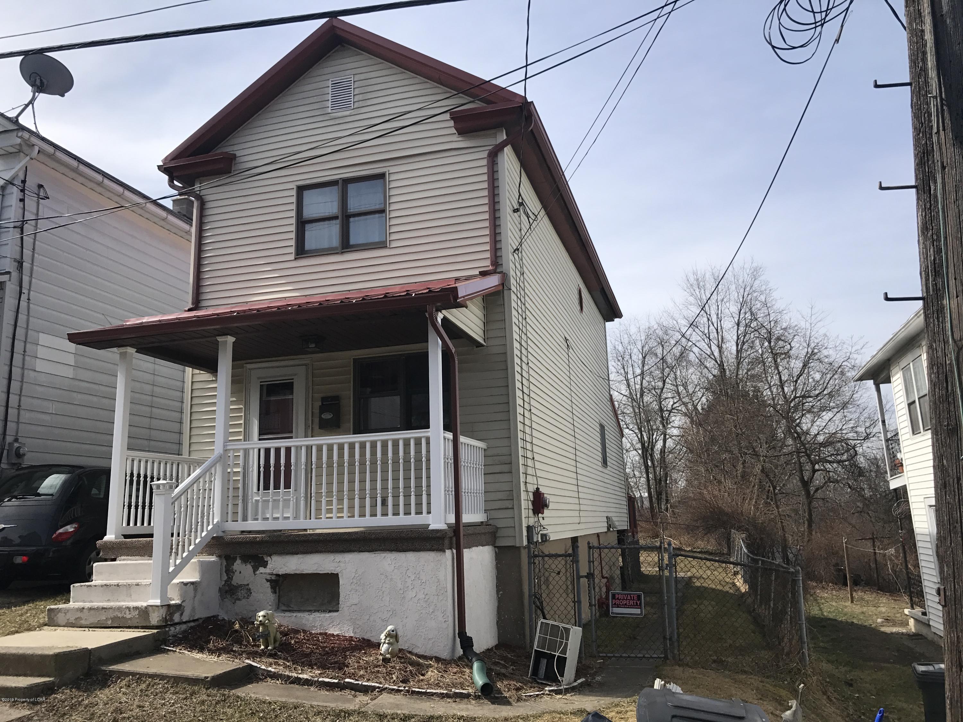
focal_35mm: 28
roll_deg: +3.6
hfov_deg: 63.4
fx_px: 779
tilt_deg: +13.6
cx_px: 482
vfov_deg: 49.7
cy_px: 361
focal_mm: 3.99
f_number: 1.8
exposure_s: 1/2336
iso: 20
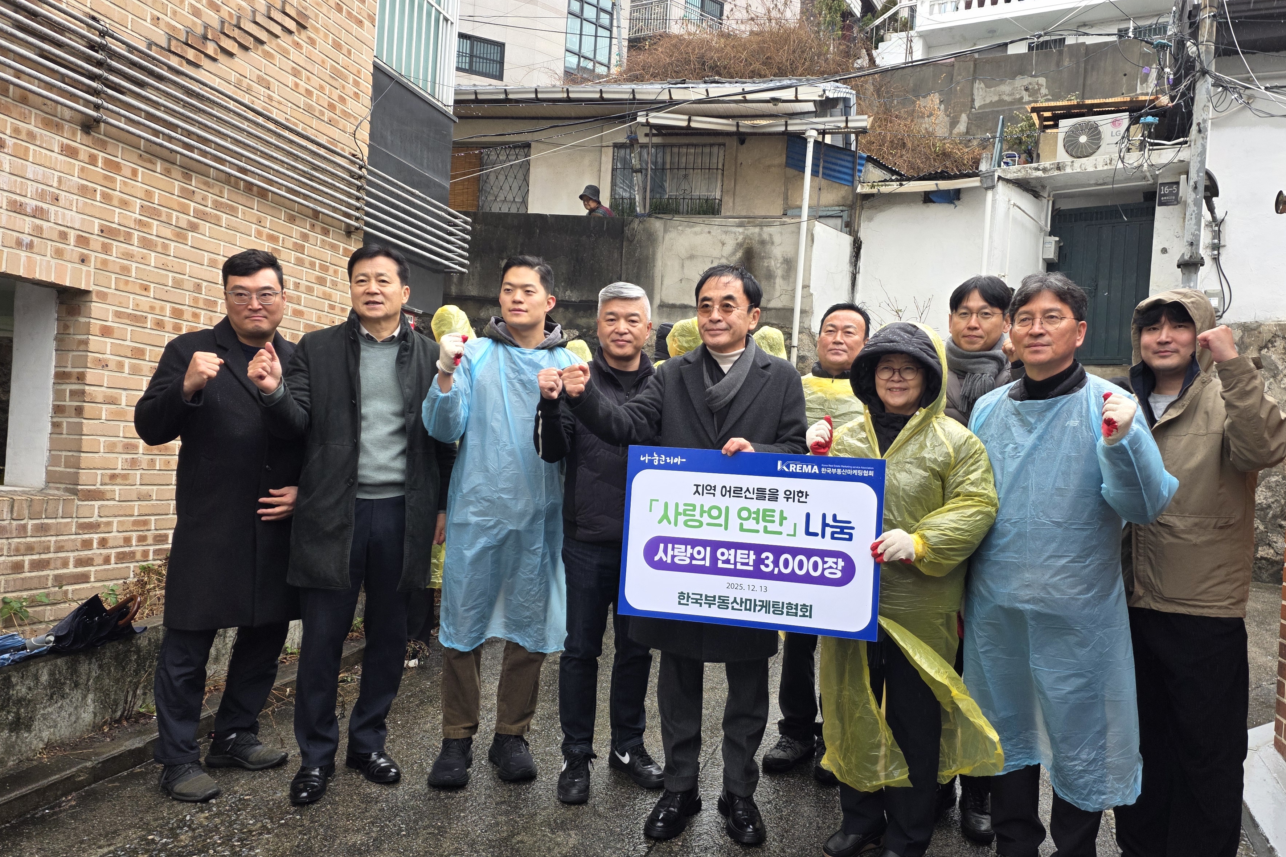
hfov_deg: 67.3
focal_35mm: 27
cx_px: 686
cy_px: 447
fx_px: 964
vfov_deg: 47.9
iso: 100
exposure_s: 1/180
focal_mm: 6.25
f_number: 1.7
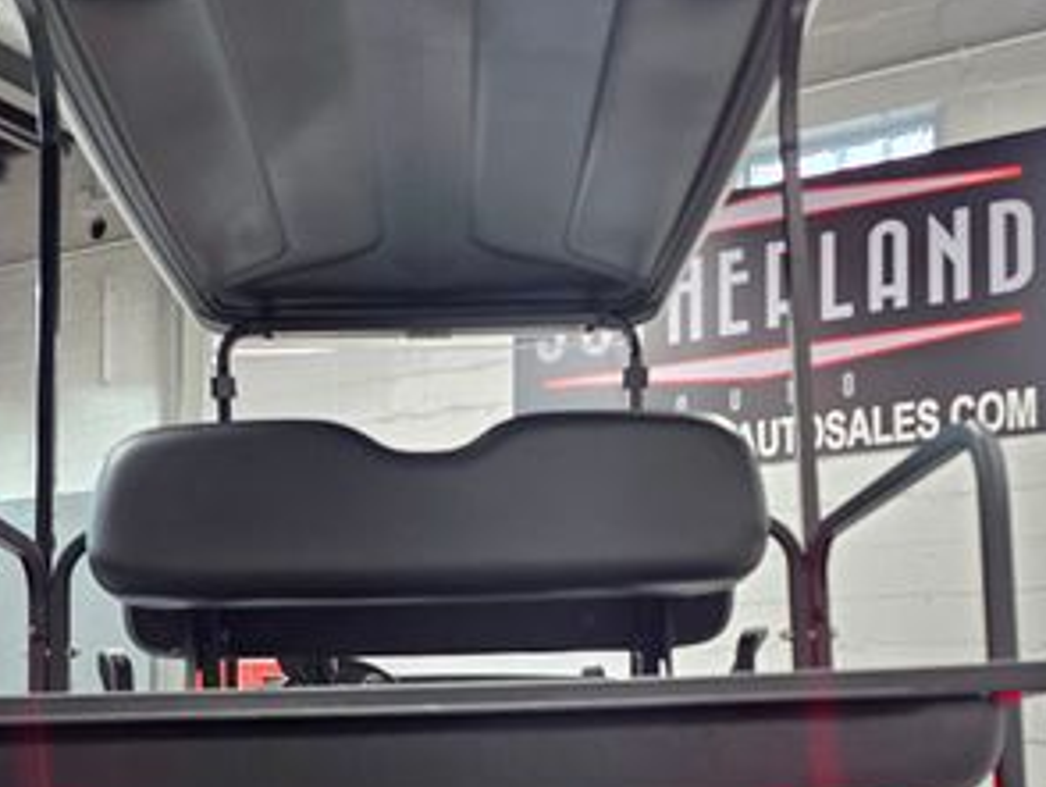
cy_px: 662
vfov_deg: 28.3
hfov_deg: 38.1
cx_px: 452
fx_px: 1512
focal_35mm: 50
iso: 250
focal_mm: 6.3
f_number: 1.7
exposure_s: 1/120
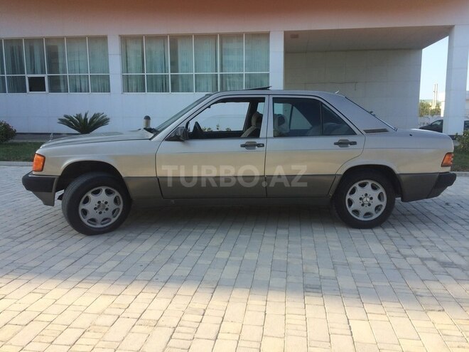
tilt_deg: -9.6
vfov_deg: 48.2
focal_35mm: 29
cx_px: 234
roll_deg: +0.8
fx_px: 393
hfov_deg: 61.7
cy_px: 176
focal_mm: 4.15
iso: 32
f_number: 2.2
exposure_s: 1/720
·····
What this task involves =>
Pictures stay out; everything else in the listing above is to be repeated exactly.

Worked solution =>
focal_35mm: 28
roll_deg: +3.6
hfov_deg: 63.4
fx_px: 779
tilt_deg: +13.6
cx_px: 482
vfov_deg: 49.7
cy_px: 361
focal_mm: 3.99
f_number: 1.8
exposure_s: 1/2336
iso: 20
hfov_deg: 67.3
focal_35mm: 27
cx_px: 686
cy_px: 447
fx_px: 964
vfov_deg: 47.9
iso: 100
exposure_s: 1/180
focal_mm: 6.25
f_number: 1.7
cy_px: 662
vfov_deg: 28.3
hfov_deg: 38.1
cx_px: 452
fx_px: 1512
focal_35mm: 50
iso: 250
focal_mm: 6.3
f_number: 1.7
exposure_s: 1/120
tilt_deg: -9.6
vfov_deg: 48.2
focal_35mm: 29
cx_px: 234
roll_deg: +0.8
fx_px: 393
hfov_deg: 61.7
cy_px: 176
focal_mm: 4.15
iso: 32
f_number: 2.2
exposure_s: 1/720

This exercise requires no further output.